## What is expected
Output the full listing exactly, character for character.
═══ Exercise material ═══
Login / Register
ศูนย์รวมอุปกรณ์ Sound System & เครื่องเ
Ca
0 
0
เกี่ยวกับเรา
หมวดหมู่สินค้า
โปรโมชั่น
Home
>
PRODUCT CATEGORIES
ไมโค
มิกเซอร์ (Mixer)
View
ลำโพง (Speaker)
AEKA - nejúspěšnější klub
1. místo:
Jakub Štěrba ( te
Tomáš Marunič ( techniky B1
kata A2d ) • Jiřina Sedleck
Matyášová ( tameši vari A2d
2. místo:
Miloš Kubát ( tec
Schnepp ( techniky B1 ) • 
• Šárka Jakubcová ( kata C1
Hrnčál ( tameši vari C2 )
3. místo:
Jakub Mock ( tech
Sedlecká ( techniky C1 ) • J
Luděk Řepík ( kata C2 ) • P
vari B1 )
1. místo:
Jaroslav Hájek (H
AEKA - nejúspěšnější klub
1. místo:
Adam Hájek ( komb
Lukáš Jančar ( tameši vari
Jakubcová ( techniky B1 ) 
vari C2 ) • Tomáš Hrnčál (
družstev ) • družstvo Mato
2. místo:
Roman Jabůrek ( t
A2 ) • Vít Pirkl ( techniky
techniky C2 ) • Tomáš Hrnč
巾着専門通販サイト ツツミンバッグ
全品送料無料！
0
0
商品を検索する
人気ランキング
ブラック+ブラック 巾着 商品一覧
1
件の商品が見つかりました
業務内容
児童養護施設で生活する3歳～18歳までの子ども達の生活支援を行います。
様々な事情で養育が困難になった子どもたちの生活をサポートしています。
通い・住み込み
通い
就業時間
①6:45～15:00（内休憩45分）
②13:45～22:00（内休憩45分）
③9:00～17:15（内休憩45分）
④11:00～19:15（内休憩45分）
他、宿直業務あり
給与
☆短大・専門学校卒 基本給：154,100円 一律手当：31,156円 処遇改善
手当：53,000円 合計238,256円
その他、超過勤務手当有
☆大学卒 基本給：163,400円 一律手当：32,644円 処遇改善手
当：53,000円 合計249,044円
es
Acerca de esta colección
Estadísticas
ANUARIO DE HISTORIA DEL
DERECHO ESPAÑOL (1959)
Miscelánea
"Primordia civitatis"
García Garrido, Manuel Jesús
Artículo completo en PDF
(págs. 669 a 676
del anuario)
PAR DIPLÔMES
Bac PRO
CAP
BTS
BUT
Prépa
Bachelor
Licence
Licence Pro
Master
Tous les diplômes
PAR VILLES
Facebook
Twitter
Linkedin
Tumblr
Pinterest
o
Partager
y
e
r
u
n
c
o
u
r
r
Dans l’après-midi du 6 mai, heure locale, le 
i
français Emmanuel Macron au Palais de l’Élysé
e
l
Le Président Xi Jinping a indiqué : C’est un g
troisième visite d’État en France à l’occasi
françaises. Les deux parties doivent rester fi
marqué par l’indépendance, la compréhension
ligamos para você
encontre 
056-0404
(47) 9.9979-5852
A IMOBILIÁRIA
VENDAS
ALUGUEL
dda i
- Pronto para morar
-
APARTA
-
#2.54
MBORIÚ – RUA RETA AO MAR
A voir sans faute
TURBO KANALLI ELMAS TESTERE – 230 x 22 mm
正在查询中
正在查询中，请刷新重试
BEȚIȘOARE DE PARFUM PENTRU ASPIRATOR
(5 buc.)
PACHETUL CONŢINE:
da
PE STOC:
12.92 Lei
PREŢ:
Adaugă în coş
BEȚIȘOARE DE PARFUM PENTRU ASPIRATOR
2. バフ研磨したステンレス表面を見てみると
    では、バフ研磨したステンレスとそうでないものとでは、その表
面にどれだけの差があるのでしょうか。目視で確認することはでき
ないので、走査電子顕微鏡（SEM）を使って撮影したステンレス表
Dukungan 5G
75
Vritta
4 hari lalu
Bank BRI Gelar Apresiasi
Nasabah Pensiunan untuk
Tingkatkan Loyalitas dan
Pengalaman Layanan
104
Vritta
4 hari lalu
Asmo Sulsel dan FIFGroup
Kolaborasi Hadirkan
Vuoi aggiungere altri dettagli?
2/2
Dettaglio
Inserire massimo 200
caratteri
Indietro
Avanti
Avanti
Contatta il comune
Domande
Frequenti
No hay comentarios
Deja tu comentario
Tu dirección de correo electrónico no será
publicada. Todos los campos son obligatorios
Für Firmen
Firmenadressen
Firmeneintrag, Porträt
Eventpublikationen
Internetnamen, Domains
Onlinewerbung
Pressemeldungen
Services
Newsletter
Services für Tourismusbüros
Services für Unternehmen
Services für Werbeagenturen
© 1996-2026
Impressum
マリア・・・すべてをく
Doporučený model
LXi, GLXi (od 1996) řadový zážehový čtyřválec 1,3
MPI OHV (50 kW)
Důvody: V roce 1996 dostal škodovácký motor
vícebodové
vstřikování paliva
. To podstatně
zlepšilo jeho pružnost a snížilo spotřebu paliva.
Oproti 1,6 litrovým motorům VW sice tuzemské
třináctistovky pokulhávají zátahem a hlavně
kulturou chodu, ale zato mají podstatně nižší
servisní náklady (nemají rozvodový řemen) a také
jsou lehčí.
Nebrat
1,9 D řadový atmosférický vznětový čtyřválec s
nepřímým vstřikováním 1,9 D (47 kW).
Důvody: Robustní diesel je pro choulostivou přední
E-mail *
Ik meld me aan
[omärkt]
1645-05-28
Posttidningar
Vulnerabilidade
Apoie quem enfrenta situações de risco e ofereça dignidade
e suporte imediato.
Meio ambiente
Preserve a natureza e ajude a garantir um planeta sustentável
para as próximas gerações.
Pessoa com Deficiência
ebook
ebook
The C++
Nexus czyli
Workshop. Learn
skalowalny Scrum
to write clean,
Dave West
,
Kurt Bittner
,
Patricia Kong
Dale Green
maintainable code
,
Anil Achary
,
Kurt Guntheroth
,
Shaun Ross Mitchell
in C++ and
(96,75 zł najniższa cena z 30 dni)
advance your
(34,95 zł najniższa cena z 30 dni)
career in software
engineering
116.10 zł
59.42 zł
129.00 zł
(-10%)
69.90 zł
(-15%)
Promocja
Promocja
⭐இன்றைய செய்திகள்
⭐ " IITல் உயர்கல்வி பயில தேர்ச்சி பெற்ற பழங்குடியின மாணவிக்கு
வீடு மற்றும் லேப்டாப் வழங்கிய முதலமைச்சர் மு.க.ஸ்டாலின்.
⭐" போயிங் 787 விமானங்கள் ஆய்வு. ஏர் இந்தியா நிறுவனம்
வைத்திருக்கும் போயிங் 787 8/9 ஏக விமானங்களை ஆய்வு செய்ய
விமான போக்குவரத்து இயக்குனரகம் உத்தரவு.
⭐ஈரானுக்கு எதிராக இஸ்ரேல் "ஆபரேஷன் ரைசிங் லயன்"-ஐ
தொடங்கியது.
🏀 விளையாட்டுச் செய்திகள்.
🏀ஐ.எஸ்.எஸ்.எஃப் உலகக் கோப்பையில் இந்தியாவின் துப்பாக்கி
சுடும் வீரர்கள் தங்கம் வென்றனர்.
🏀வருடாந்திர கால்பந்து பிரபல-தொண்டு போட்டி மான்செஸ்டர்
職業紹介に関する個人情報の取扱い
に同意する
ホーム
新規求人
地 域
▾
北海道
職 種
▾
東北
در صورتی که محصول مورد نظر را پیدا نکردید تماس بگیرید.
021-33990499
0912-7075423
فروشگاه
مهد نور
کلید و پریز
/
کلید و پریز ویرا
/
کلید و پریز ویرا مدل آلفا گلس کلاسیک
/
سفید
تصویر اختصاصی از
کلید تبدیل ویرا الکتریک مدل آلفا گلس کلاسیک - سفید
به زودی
═══
## Reply to the task
Login / Register
ศูนย์รวมอุปกรณ์ Sound System & เครื่องเ
Ca
0 
0
เกี่ยวกับเรา
หมวดหมู่สินค้า
โปรโมชั่น
Home
>
PRODUCT CATEGORIES
ไมโค
มิกเซอร์ (Mixer)
View
ลำโพง (Speaker)
AEKA - nejúspěšnější klub
1. místo:
Jakub Štěrba ( te
Tomáš Marunič ( techniky B1
kata A2d ) • Jiřina Sedleck
Matyášová ( tameši vari A2d
2. místo:
Miloš Kubát ( tec
Schnepp ( techniky B1 ) • 
• Šárka Jakubcová ( kata C1
Hrnčál ( tameši vari C2 )
3. místo:
Jakub Mock ( tech
Sedlecká ( techniky C1 ) • J
Luděk Řepík ( kata C2 ) • P
vari B1 )
1. místo:
Jaroslav Hájek (H
AEKA - nejúspěšnější klub
1. místo:
Adam Hájek ( komb
Lukáš Jančar ( tameši vari
Jakubcová ( techniky B1 ) 
vari C2 ) • Tomáš Hrnčál (
družstev ) • družstvo Mato
2. místo:
Roman Jabůrek ( t
A2 ) • Vít Pirkl ( techniky
techniky C2 ) • Tomáš Hrnč
巾着専門通販サイト ツツミンバッグ
全品送料無料！
0
0
商品を検索する
人気ランキング
ブラック+ブラック 巾着 商品一覧
1
件の商品が見つかりました
業務内容
児童養護施設で生活する3歳～18歳までの子ども達の生活支援を行います。
様々な事情で養育が困難になった子どもたちの生活をサポートしています。
通い・住み込み
通い
就業時間
①6:45～15:00（内休憩45分）
②13:45～22:00（内休憩45分）
③9:00～17:15（内休憩45分）
④11:00～19:15（内休憩45分）
他、宿直業務あり
給与
☆短大・専門学校卒 基本給：154,100円 一律手当：31,156円 処遇改善
手当：53,000円 合計238,256円
その他、超過勤務手当有
☆大学卒 基本給：163,400円 一律手当：32,644円 処遇改善手
当：53,000円 合計249,044円
es
Acerca de esta colección
Estadísticas
ANUARIO DE HISTORIA DEL
DERECHO ESPAÑOL (1959)
Miscelánea
"Primordia civitatis"
García Garrido, Manuel Jesús
Artículo completo en PDF
(págs. 669 a 676
del anuario)
PAR DIPLÔMES
Bac PRO
CAP
BTS
BUT
Prépa
Bachelor
Licence
Licence Pro
Master
Tous les diplômes
PAR VILLES
Facebook
Twitter
Linkedin
Tumblr
Pinterest
o
Partager
y
e
r
u
n
c
o
u
r
r
Dans l’après-midi du 6 mai, heure locale, le 
i
français Emmanuel Macron au Palais de l’Élysé
e
l
Le Président Xi Jinping a indiqué : C’est un g
troisième visite d’État en France à l’occasi
françaises. Les deux parties doivent rester fi
marqué par l’indépendance, la compréhension
ligamos para você
encontre 
056-0404
(47) 9.9979-5852
A IMOBILIÁRIA
VENDAS
ALUGUEL
dda i
- Pronto para morar
-
APARTA
-
#2.54
MBORIÚ – RUA RETA AO MAR
A voir sans faute
TURBO KANALLI ELMAS TESTERE – 230 x 22 mm
正在查询中
正在查询中，请刷新重试
BEȚIȘOARE DE PARFUM PENTRU ASPIRATOR
(5 buc.)
PACHETUL CONŢINE:
da
PE STOC:
12.92 Lei
PREŢ:
Adaugă în coş
BEȚIȘOARE DE PARFUM PENTRU ASPIRATOR
2. バフ研磨したステンレス表面を見てみると
    では、バフ研磨したステンレスとそうでないものとでは、その表
面にどれだけの差があるのでしょうか。目視で確認することはでき
ないので、走査電子顕微鏡（SEM）を使って撮影したステンレス表
Dukungan 5G
75
Vritta
4 hari lalu
Bank BRI Gelar Apresiasi
Nasabah Pensiunan untuk
Tingkatkan Loyalitas dan
Pengalaman Layanan
104
Vritta
4 hari lalu
Asmo Sulsel dan FIFGroup
Kolaborasi Hadirkan
Vuoi aggiungere altri dettagli?
2/2
Dettaglio
Inserire massimo 200
caratteri
Indietro
Avanti
Avanti
Contatta il comune
Domande
Frequenti
No hay comentarios
Deja tu comentario
Tu dirección de correo electrónico no será
publicada. Todos los campos son obligatorios
Für Firmen
Firmenadressen
Firmeneintrag, Porträt
Eventpublikationen
Internetnamen, Domains
Onlinewerbung
Pressemeldungen
Services
Newsletter
Services für Tourismusbüros
Services für Unternehmen
Services für Werbeagenturen
© 1996-2026
Impressum
マリア・・・すべてをく
Doporučený model
LXi, GLXi (od 1996) řadový zážehový čtyřválec 1,3
MPI OHV (50 kW)
Důvody: V roce 1996 dostal škodovácký motor
vícebodové
vstřikování paliva
. To podstatně
zlepšilo jeho pružnost a snížilo spotřebu paliva.
Oproti 1,6 litrovým motorům VW sice tuzemské
třináctistovky pokulhávají zátahem a hlavně
kulturou chodu, ale zato mají podstatně nižší
servisní náklady (nemají rozvodový řemen) a také
jsou lehčí.
Nebrat
1,9 D řadový atmosférický vznětový čtyřválec s
nepřímým vstřikováním 1,9 D (47 kW).
Důvody: Robustní diesel je pro choulostivou přední
E-mail *
Ik meld me aan
[omärkt]
1645-05-28
Posttidningar
Vulnerabilidade
Apoie quem enfrenta situações de risco e ofereça dignidade
e suporte imediato.
Meio ambiente
Preserve a natureza e ajude a garantir um planeta sustentável
para as próximas gerações.
Pessoa com Deficiência
ebook
ebook
The C++
Nexus czyli
Workshop. Learn
skalowalny Scrum
to write clean,
Dave West
,
Kurt Bittner
,
Patricia Kong
Dale Green
maintainable code
,
Anil Achary
,
Kurt Guntheroth
,
Shaun Ross Mitchell
in C++ and
(96,75 zł najniższa cena z 30 dni)
advance your
(34,95 zł najniższa cena z 30 dni)
career in software
engineering
116.10 zł
59.42 zł
129.00 zł
(-10%)
69.90 zł
(-15%)
Promocja
Promocja
⭐இன்றைய செய்திகள்
⭐ " IITல் உயர்கல்வி பயில தேர்ச்சி பெற்ற பழங்குடியின மாணவிக்கு
வீடு மற்றும் லேப்டாப் வழங்கிய முதலமைச்சர் மு.க.ஸ்டாலின்.
⭐" போயிங் 787 விமானங்கள் ஆய்வு. ஏர் இந்தியா நிறுவனம்
வைத்திருக்கும் போயிங் 787 8/9 ஏக விமானங்களை ஆய்வு செய்ய
விமான போக்குவரத்து இயக்குனரகம் உத்தரவு.
⭐ஈரானுக்கு எதிராக இஸ்ரேல் "ஆபரேஷன் ரைசிங் லயன்"-ஐ
தொடங்கியது.
🏀 விளையாட்டுச் செய்திகள்.
🏀ஐ.எஸ்.எஸ்.எஃப் உலகக் கோப்பையில் இந்தியாவின் துப்பாக்கி
சுடும் வீரர்கள் தங்கம் வென்றனர்.
🏀வருடாந்திர கால்பந்து பிரபல-தொண்டு போட்டி மான்செஸ்டர்
職業紹介に関する個人情報の取扱い
に同意する
ホーム
新規求人
地 域
▾
北海道
職 種
▾
東北
در صورتی که محصول مورد نظر را پیدا نکردید تماس بگیرید.
021-33990499
0912-7075423
فروشگاه
مهد نور
کلید و پریز
/
کلید و پریز ویرا
/
کلید و پریز ویرا مدل آلفا گلس کلاسیک
/
سفید
تصویر اختصاصی از
کلید تبدیل ویرا الکتریک مدل آلفا گلس کلاسیک - سفید
به زودی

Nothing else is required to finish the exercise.